1. A warehouse full of out of date fertiliser. First problem is why order so much that you end up with it going out of date? But more importantly they rang us to dispose of it and paid us £60,000 to remove it. We sold it to an agricultural fertiliser company for £20,000 and that included them going to collect it. Net gain to us for a few phone calls £80,000. Aparantly they had to dispose of it to a legally authorised disposal company (us) and were not allowed to sell it.:confused:

2. When the Iraq war kicked off they had desperate need for articulated tankers to carry water. These were really milk tankers as they were insulated to help keep the water cool. They immediately did a deal with our competitors and hired from them (without shopping around). They signed a contract which stated the vehicles had to be off hired in the same condition as they took them (fair enough, standard hire) but the first thing they did was paint the shiny polished tankers with camoflague paint. This then cost £8,000 per tanker to replace when they were returned. The contract also said any lost tankers were new for old so despite the tankers that they hired were very old and worth about £12,000 each, they lost lots (as you can imagine) and had to pay out £40,000 for each one lost. Lastly all the tankers they hired were on alloy wheels which everybody in the tanker game knows is no good on the Iraqi roads and with the sand so they were shipping out thousands of pounds worth of alloy wheels every month to keep these tankers on the road.
 
1. A warehouse full of out of date fertiliser. First problem is why order so much that you end up with it going out of date? But more importantly they rang us to dispose of it and paid us £60,000 to remove it. We sold it to an agricultural fertiliser company for £20,000 and that included them going to collect it. Net gain to us for a few phone calls £80,000. Aparantly they had to dispose of it to a legally authorised disposal company (us) and were not allowed to sell it.:confused:

They make tax evasion ethical.
 
A plane fuselage, a ship's anchor and a clarinet are among items which have been stolen from the Ministry of Defence since May.

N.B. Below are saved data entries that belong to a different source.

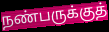
நண்பருக்குத்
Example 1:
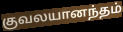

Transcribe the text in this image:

குவலயானந்தம்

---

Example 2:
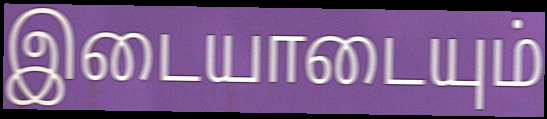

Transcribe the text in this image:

இடையாடையும்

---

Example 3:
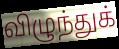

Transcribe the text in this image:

விழுந்துக்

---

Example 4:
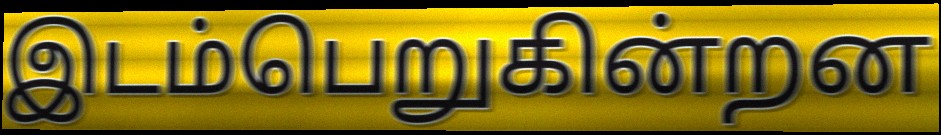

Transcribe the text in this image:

இடம்பெறுகின்றன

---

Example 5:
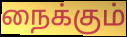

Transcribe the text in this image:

நைக்கும்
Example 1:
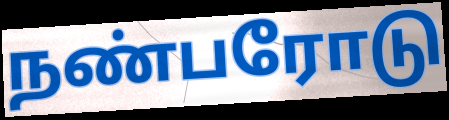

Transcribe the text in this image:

நண்பரோடு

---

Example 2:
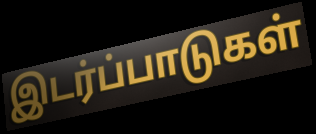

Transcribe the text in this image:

இடர்ப்பாடுகள்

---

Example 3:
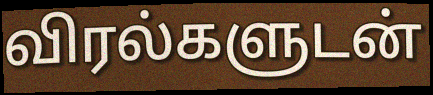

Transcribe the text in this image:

விரல்களுடன்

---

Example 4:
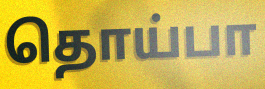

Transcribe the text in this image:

தொய்பா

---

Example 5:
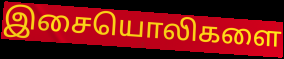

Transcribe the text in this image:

இசையொலிகளை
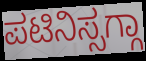
ಪಟಿನಿಸ್ಸಗ್ಗಾ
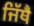
ਜਿੱਥੈ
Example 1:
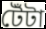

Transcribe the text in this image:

টেঁটা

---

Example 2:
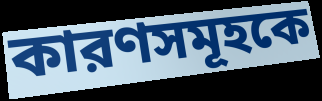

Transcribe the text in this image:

কারণসমূহকে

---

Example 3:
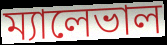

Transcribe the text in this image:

ম্যালেভাল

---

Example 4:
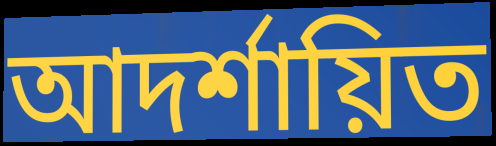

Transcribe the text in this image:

আদর্শায়িত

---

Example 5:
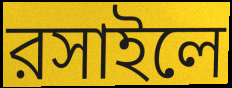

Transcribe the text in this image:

রসাইলে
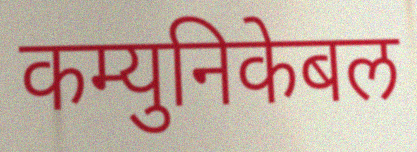
कम्युनिकेबल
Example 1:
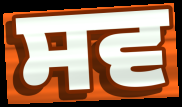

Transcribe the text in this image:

ਸਵ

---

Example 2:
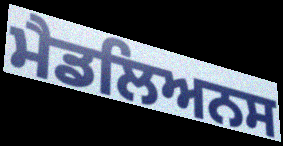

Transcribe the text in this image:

ਮੈਡਲਿਅਨਸ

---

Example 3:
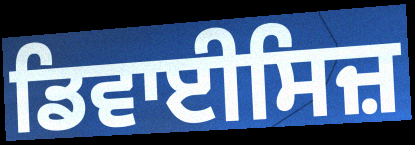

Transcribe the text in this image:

ਡਿਵਾਈਸਿਜ਼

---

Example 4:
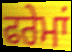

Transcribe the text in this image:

ਫਰੇਮਾਂ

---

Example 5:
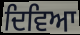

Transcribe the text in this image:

ਦਿਵਿਆ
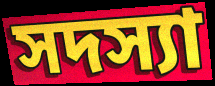
সদস্যা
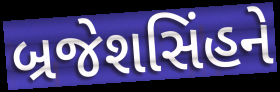
બ્રજેશસિંહને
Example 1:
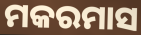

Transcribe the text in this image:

ମକରମାସ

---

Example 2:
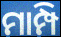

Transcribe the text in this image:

ମାମ୍ପି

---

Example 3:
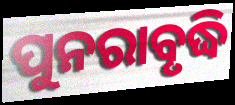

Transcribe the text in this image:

ପୁନରାବୃଦ୍ଧି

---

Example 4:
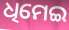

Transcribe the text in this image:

ଧିମେଇ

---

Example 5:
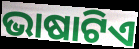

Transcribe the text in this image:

ଭାଷାଟିଏ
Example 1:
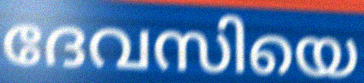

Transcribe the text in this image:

ദേവസിയെ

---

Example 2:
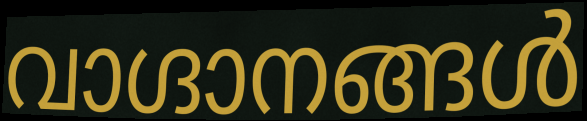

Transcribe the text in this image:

വാഗ്ദാനങ്ങൾ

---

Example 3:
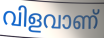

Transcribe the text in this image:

വിളവാണ്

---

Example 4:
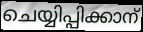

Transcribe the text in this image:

ചെയ്യിപ്പിക്കാന്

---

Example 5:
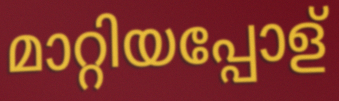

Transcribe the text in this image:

മാറ്റിയപ്പോള്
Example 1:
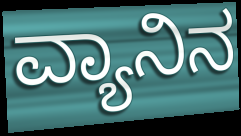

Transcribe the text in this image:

ವ್ಯಾನಿನ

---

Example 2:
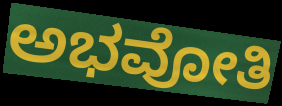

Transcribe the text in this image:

ಅಭವೋತಿ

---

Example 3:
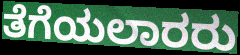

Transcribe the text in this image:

ತೆಗೆಯಲಾರರು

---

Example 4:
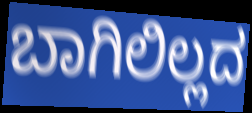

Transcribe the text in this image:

ಬಾಗಿಲಿಲ್ಲದ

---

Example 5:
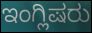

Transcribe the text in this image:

ಇಂಗ್ಲಿಷರು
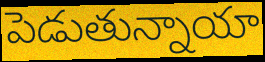
పెడుతున్నాయా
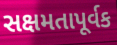
સક્ષમતાપૂર્વક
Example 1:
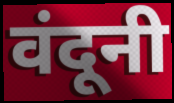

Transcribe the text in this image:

वंदूनी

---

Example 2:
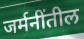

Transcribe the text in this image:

जर्मनींतील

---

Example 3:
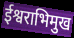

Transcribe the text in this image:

ईश्वराभिमुख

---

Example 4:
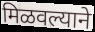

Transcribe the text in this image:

मिळवल्याने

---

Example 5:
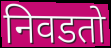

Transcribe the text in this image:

निवडतो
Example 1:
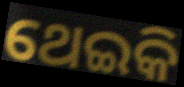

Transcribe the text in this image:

ଥେଇକି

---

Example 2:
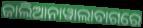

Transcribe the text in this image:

ଜାଲିଆନାୱାଲାବାଗରେ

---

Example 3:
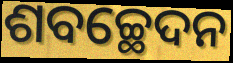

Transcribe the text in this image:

ଶବଚ୍ଛେଦନ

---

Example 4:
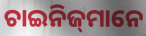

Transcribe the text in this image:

ଚାଇନିଜ୍‍ମାନେ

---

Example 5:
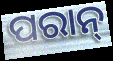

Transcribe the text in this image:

ପରାନ୍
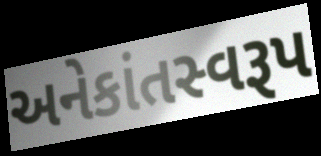
અનેકાંતસ્વરૂપ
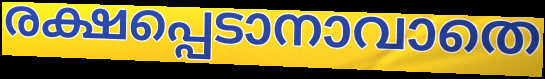
രക്ഷപ്പെടാനാവാതെ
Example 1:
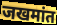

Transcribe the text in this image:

जखमांत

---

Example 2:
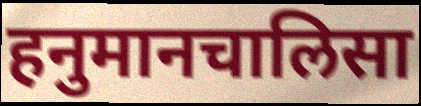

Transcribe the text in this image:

हनुमानचालिसा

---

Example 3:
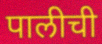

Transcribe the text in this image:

पालीची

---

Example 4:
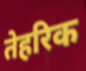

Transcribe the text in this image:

तेहरिक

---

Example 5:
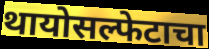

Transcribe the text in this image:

थायोसल्फेटाचा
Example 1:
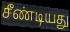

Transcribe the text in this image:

சீண்டியது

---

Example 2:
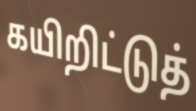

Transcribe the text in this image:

கயிறிட்டுத்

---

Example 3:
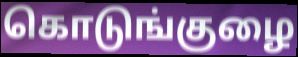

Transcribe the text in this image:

கொடுங்குழை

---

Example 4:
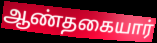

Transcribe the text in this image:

ஆண்தகையார்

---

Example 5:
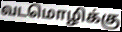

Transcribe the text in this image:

வடமொழிக்கு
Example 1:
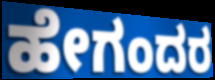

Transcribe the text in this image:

ಹೇಗಂದರ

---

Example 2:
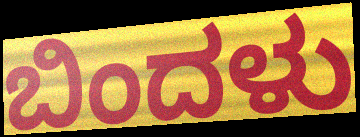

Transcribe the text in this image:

ಬಿಂದಳು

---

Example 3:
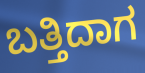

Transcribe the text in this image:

ಬತ್ತಿದಾಗ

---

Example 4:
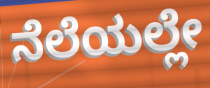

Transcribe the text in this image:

ನೆಲೆಯಲ್ಲೇ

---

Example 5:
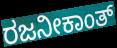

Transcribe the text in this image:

ರಜನೀಕಾಂತ್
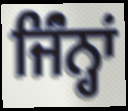
ਜਿੰਂਨ੍ਹਾਂ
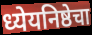
ध्येयनिष्ठेचा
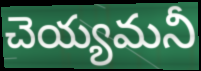
చెయ్యమనీ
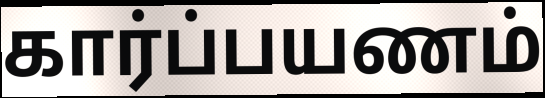
கார்ப்பயணம்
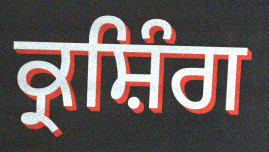
ਕ੍ਰਸ਼ਿੰਗ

Thief is probably as high as kite, he's left them all at sea, and he'll soon have to face the music.
 
Glasgow Council has lost a steam train. It's somewhere in the city, but they don't know where. Madness.

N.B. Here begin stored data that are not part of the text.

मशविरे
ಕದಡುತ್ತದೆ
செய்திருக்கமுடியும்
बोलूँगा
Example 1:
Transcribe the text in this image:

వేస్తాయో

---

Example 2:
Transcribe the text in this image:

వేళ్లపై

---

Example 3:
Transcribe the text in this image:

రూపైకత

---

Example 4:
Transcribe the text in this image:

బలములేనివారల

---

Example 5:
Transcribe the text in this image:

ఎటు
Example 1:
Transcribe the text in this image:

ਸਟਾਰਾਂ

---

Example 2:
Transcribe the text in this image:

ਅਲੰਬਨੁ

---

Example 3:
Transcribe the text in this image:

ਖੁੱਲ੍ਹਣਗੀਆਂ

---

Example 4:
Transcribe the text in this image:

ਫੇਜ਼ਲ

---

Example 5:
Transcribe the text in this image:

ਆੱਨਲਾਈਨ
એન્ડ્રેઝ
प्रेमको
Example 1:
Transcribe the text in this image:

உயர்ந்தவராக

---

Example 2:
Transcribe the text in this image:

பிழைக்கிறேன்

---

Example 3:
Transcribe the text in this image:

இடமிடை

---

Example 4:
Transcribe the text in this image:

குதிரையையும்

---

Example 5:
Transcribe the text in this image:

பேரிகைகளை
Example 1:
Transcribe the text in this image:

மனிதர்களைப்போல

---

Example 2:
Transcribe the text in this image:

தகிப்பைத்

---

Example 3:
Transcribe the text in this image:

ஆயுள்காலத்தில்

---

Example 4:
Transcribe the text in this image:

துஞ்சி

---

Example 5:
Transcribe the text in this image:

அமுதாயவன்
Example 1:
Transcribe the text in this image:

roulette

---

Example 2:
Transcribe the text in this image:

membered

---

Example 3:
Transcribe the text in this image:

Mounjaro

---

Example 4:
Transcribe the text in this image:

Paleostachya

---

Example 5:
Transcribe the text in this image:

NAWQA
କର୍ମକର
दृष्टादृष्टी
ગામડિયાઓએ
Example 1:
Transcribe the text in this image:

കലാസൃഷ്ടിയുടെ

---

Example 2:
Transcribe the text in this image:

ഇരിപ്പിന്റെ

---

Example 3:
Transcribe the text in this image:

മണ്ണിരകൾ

Come again? A steam train? It's not exactly inconspicuous now is it? And there's presumably only a limited number of places it can possibly be due to the necessity of moving on the train tracks...

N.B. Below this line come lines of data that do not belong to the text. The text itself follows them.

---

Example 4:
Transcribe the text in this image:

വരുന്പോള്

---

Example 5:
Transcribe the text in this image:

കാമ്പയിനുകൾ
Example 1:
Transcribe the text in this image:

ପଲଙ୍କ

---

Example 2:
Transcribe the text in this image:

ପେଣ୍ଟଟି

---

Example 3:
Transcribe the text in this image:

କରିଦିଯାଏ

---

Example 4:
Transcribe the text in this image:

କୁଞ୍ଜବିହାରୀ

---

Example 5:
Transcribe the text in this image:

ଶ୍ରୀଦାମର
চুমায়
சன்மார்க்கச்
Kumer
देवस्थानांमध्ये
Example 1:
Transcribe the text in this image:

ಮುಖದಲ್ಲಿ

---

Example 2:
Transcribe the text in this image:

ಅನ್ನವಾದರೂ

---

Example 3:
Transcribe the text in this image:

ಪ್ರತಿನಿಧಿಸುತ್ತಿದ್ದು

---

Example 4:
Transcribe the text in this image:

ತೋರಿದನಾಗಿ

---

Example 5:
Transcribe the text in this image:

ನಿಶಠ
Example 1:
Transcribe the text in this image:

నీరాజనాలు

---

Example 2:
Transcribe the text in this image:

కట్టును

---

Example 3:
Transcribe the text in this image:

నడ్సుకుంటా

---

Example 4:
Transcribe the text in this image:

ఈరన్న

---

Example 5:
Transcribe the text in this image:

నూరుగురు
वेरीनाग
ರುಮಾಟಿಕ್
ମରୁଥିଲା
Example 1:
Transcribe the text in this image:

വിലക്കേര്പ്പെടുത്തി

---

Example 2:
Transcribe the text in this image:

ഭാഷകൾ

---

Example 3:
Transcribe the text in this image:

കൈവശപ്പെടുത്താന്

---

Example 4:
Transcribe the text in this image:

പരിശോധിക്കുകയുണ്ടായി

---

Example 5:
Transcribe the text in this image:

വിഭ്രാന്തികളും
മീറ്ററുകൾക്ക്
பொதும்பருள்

Still that's an impressively long list and yet I find myself slightly shrugging without knowing more context - it's got to be a list of things that are simply missing, some may have been stolen and some will have doubtless been misplaced. While carelessness to such levels isn't particularly great it does seem slightly better than suggesting we've got a sizeable problem with thefts - yet at the same time look at the defence budget and look at the percentage this constitutes, we're not even talking 1%, in fact if the military defence budget is ~£33 billion then we're barely talking fractions of a percent.